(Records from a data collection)
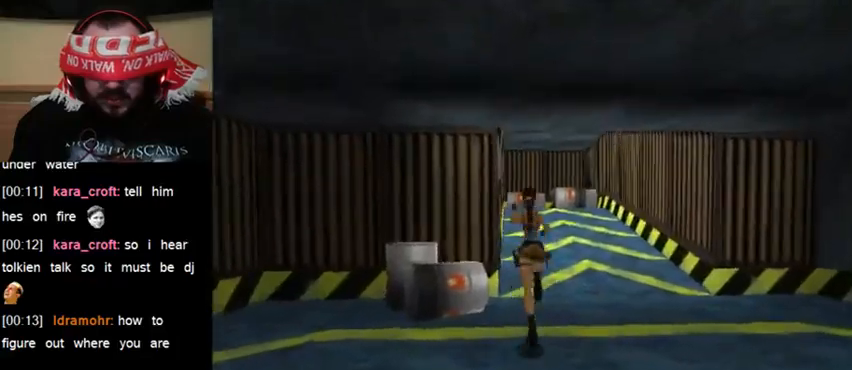
Gameplay with keyboard; each line is a JSON object with the keys held at the frame after it. "events" lists presses ("down") and releases ("up") of "0", "1", "2", "3", "4", "5", "6", "7", "8", "9", "act", "crouch", "dash", "down", "flare", "gun", "inv", "jump", "left", "right", "roll", "sl", "sr", "up" and "walk" between this image and that frame as [ms after this image, input, new state], when the widget could be followed in between. No other keys are recorded. Mouse input is not recorded. Key names are as the overlay labels them; some are game actions (e.g. jump) rather than physical keys. Not read: other_keys.
{"keys": ["jump", "up"], "events": []}
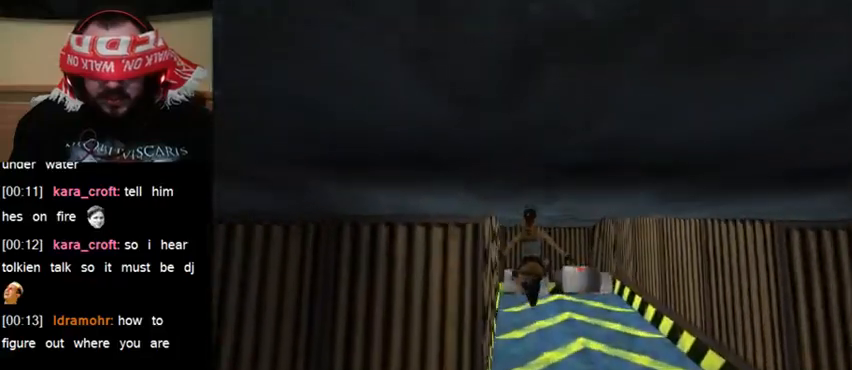
{"keys": ["jump", "up"], "events": []}
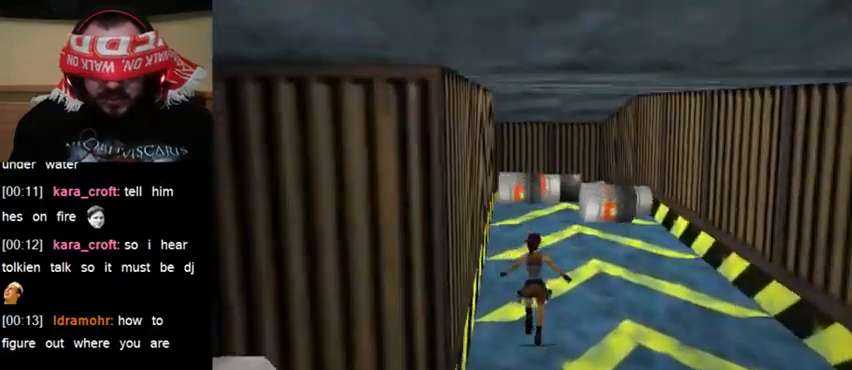
{"keys": ["jump", "up"], "events": []}
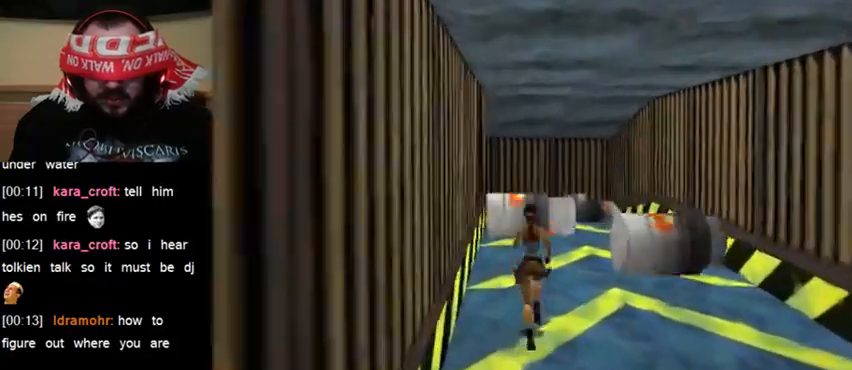
{"keys": ["up"], "events": [[267, "jump", "up"]]}
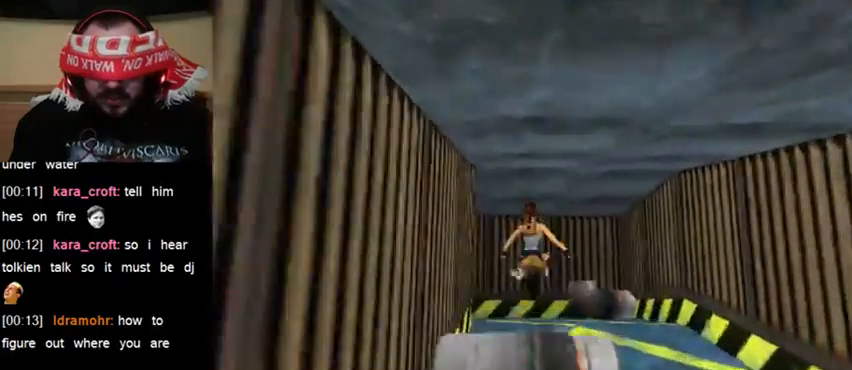
{"keys": ["up"], "events": []}
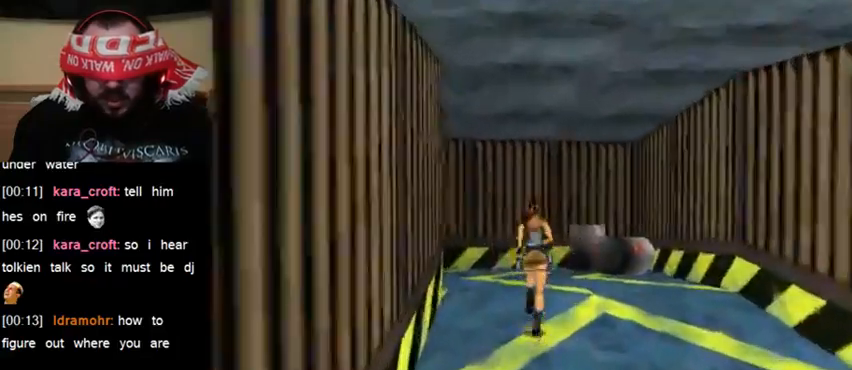
{"keys": ["up"], "events": []}
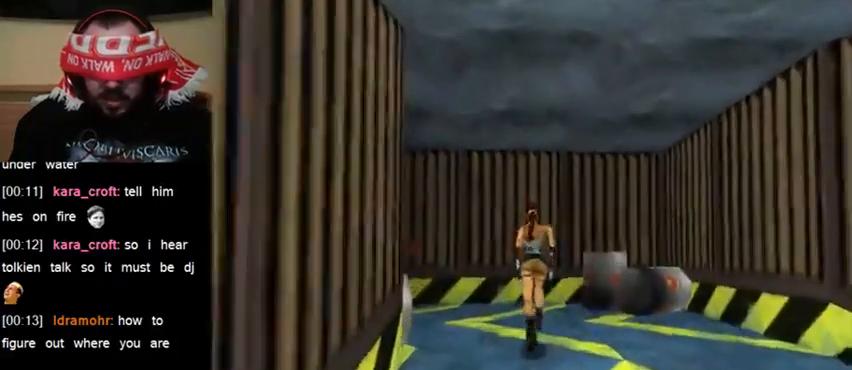
{"keys": ["up"], "events": []}
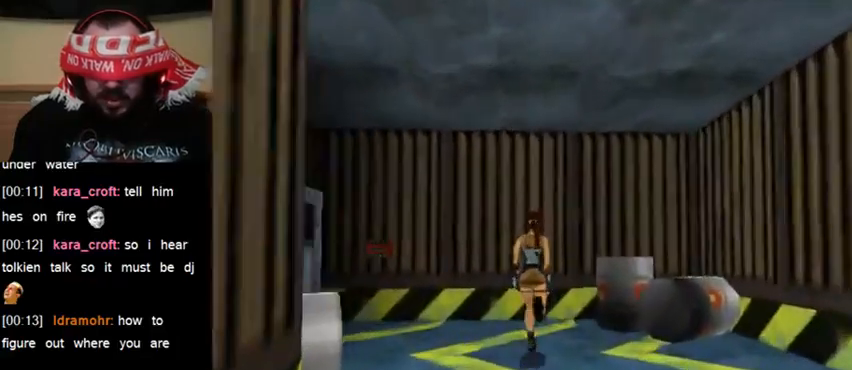
{"keys": ["up"], "events": []}
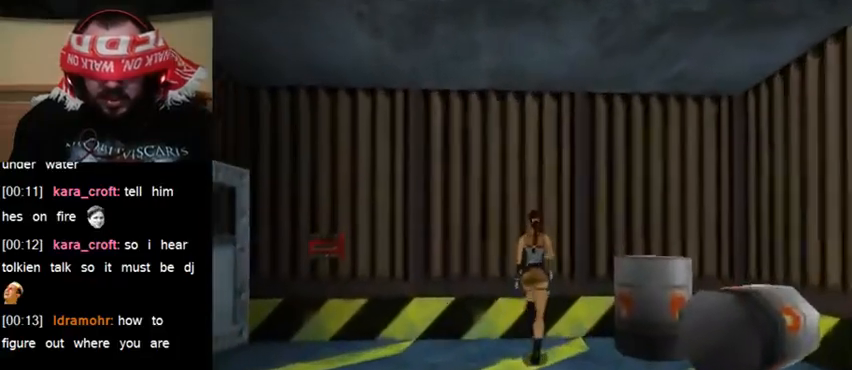
{"keys": ["up"], "events": []}
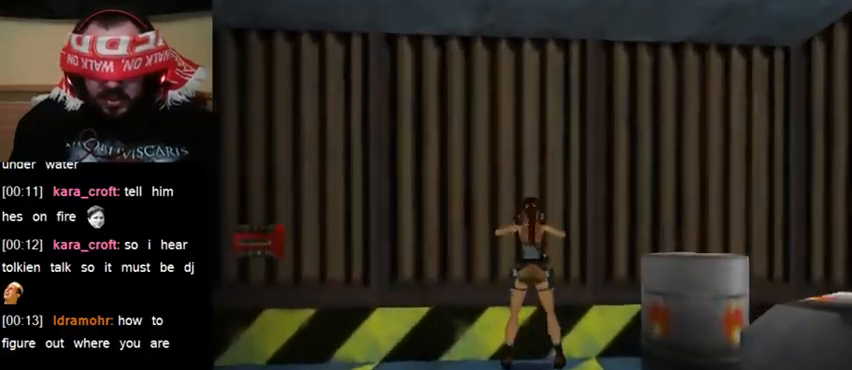
{"keys": ["sl"], "events": [[233, "up", "up"], [500, "sl", "down"]]}
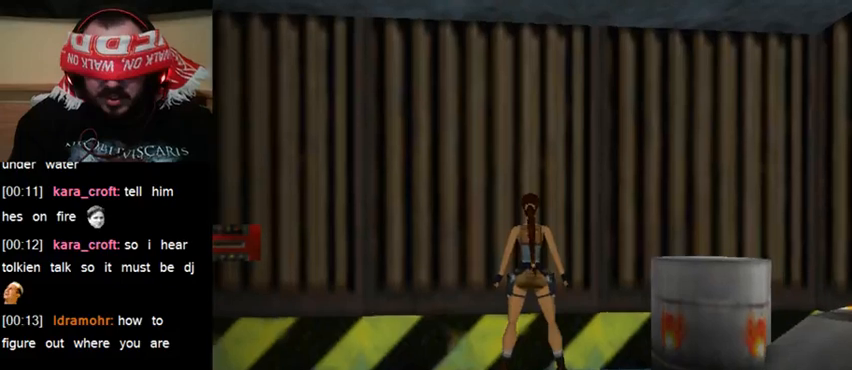
{"keys": ["sl"], "events": []}
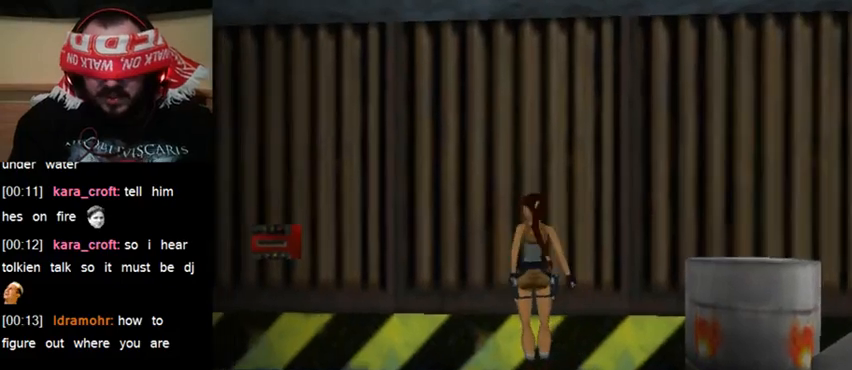
{"keys": ["sl"], "events": []}
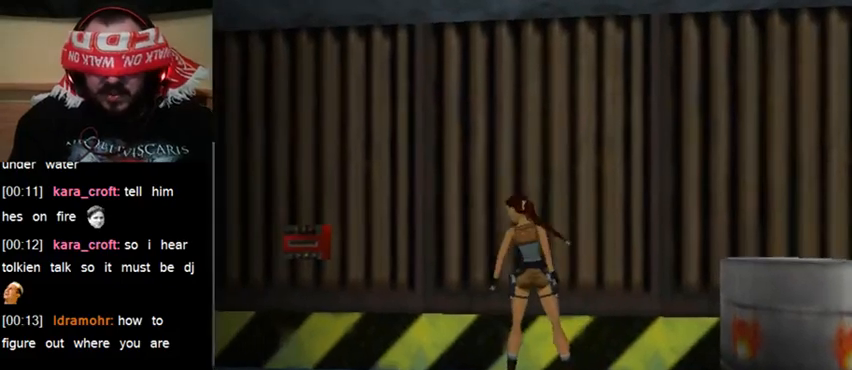
{"keys": ["sl"], "events": []}
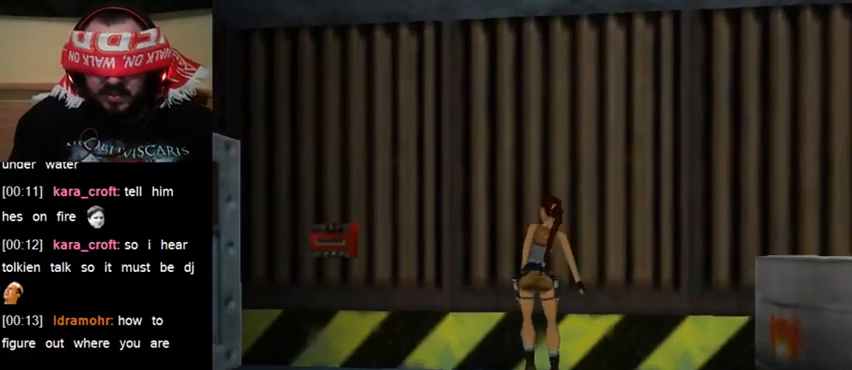
{"keys": ["sl"], "events": []}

* _Exercise objective_
Restate each line above exactly, keeping pictures out.

* _Problem solution_
Gameplay with keyboard; each line is a JSON object with the keys held at the frame after it. "events" lists presses ("down") and releases ("up") of "0", "1", "2", "3", "4", "5", "6", "7", "8", "9", "act", "crouch", "dash", "down", "flare", "gun", "inv", "jump", "left", "right", "roll", "sl", "sr", "up" and "walk" between this image and that frame as [ms after this image, input, new state], when the widget could be followed in between. No other keys are recorded. Mouse input is not recorded. Key names are as the overlay labels them; some are game actions (e.g. jump) rather than physical keys. Not read: other_keys.
{"keys": ["jump", "up"], "events": []}
{"keys": ["jump", "up"], "events": []}
{"keys": ["jump", "up"], "events": []}
{"keys": ["up"], "events": [[267, "jump", "up"]]}
{"keys": ["up"], "events": []}
{"keys": ["up"], "events": []}
{"keys": ["up"], "events": []}
{"keys": ["up"], "events": []}
{"keys": ["up"], "events": []}
{"keys": ["sl"], "events": [[233, "up", "up"], [500, "sl", "down"]]}
{"keys": ["sl"], "events": []}
{"keys": ["sl"], "events": []}
{"keys": ["sl"], "events": []}
{"keys": ["sl"], "events": []}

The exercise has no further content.